Icons and the Feast of Orthodoxy
By Photios Kontoglou
By Photios Kontoglou
The Sunday before last was the first Sunday of Great Lent, on which the Church celebrates the Feast of Orthodoxy in remembrance of the Restoration of the Holy Icons. From the very first years of Christianity, Christians venerated the icons. But in time certain irreverent people appeared, the so-called heretics, who wished to give a new interpretation to many matters of religion, different from what the Apostles and the Holy Fathers had established. Thus there arose certain innovators who taught that Christians ought not to venerate the icons, because this was supposedly idolatry. These innovators were called Icon-fighters and Iconoclasts, and they caused great turmoil in the Byzantine state because they managed to win over many powerful figures of authority to their side.

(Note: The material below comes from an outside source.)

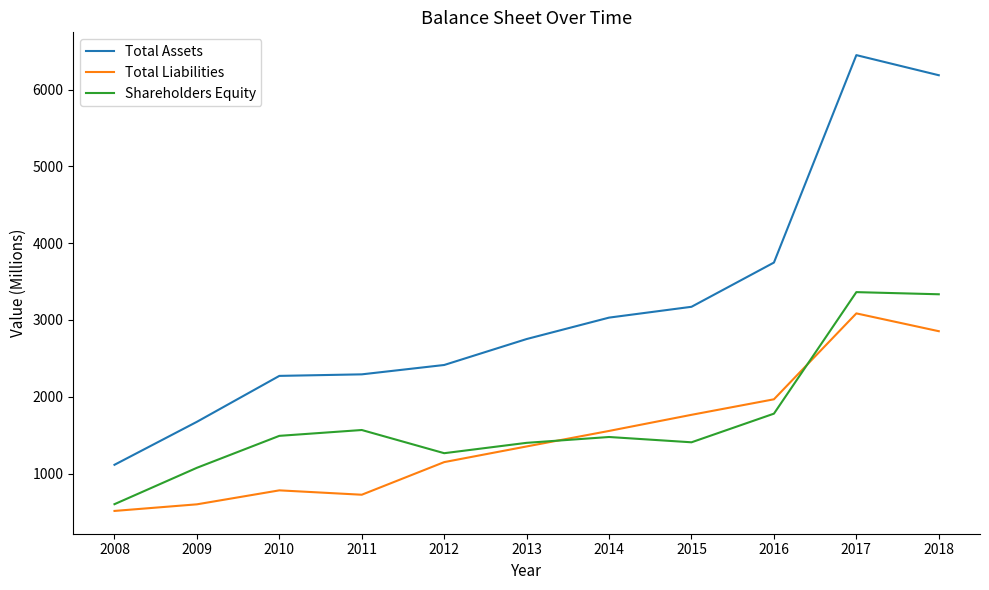

What are all the series names shown in the legend?

Total Assets, Total Liabilities, Shareholders Equity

The most demonic iconoclast was Theophilos, the son of Emperor Michael the Stammerer — he who, according to the well-known story, did not marry Kassiani but Theodora. During his reign many holy fathers were tortured and persecuted because they venerated the icons and taught the people to venerate them. After his death, Empress Theodora issued a decree that those who had been imprisoned and exiled for the veneration of the icons should be released. The iconoclast patriarch John was deposed, and Methodios — who had suffered greatly for the icons, even being shut up alive in a tomb — ascended the patriarchal throne.